# Problem details
Copy out everything from the first line of the records down to the line containing "Antes de una compra, es recomendable u", keeping each line as it appears.

□ □ □

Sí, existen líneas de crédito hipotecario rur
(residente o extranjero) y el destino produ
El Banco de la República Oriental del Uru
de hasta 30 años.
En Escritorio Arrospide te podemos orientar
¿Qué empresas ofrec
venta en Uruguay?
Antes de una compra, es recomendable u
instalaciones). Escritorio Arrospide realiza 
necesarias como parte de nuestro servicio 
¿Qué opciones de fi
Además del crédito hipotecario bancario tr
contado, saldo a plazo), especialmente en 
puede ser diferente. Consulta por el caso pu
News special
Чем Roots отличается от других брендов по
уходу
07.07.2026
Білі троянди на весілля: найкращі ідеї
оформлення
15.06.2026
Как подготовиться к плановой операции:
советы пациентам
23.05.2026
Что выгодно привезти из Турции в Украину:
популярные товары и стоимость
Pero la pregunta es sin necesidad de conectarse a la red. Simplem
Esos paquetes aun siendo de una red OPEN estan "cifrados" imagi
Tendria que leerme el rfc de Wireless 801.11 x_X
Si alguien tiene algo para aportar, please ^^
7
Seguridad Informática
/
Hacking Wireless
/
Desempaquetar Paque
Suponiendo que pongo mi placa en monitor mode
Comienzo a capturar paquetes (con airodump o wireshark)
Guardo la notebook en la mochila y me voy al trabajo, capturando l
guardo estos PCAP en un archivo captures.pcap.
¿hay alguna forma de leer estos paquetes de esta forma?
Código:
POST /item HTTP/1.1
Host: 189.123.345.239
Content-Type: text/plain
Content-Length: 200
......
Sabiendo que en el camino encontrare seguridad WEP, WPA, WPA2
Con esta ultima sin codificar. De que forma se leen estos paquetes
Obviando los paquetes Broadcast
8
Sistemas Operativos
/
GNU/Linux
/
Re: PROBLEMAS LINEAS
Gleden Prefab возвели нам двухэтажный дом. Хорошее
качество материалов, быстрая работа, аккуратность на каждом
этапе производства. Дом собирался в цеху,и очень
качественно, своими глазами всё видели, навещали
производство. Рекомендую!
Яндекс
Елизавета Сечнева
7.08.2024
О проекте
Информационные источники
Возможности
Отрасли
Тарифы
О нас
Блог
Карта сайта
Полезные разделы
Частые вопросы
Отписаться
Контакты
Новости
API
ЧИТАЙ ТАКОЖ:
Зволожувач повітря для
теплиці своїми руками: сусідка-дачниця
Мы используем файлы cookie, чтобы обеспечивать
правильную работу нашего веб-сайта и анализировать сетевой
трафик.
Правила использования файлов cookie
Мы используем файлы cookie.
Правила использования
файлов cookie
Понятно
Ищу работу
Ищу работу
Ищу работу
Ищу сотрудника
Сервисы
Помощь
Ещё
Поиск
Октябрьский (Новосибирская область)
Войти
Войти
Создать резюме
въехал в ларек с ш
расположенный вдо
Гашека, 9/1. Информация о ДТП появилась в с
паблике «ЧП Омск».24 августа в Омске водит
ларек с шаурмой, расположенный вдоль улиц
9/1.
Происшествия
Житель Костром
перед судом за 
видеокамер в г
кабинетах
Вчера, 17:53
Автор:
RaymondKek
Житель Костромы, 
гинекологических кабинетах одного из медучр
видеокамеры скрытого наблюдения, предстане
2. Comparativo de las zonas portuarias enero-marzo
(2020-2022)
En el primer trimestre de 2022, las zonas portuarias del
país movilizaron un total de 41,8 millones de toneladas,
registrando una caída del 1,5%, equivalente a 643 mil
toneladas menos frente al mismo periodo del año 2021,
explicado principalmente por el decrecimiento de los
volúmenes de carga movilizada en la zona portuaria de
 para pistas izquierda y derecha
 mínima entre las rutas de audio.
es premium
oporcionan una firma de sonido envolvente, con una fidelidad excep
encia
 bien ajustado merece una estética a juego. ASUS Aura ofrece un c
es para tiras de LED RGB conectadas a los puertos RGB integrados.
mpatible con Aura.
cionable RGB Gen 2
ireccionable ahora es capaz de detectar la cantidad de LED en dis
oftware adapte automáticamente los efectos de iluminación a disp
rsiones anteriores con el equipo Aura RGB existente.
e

□ □ □

# Written answer
Sí, existen líneas de crédito hipotecario rur
(residente o extranjero) y el destino produ
El Banco de la República Oriental del Uru
de hasta 30 años.
En Escritorio Arrospide te podemos orientar
¿Qué empresas ofrec
venta en Uruguay?
Antes de una compra, es recomendable u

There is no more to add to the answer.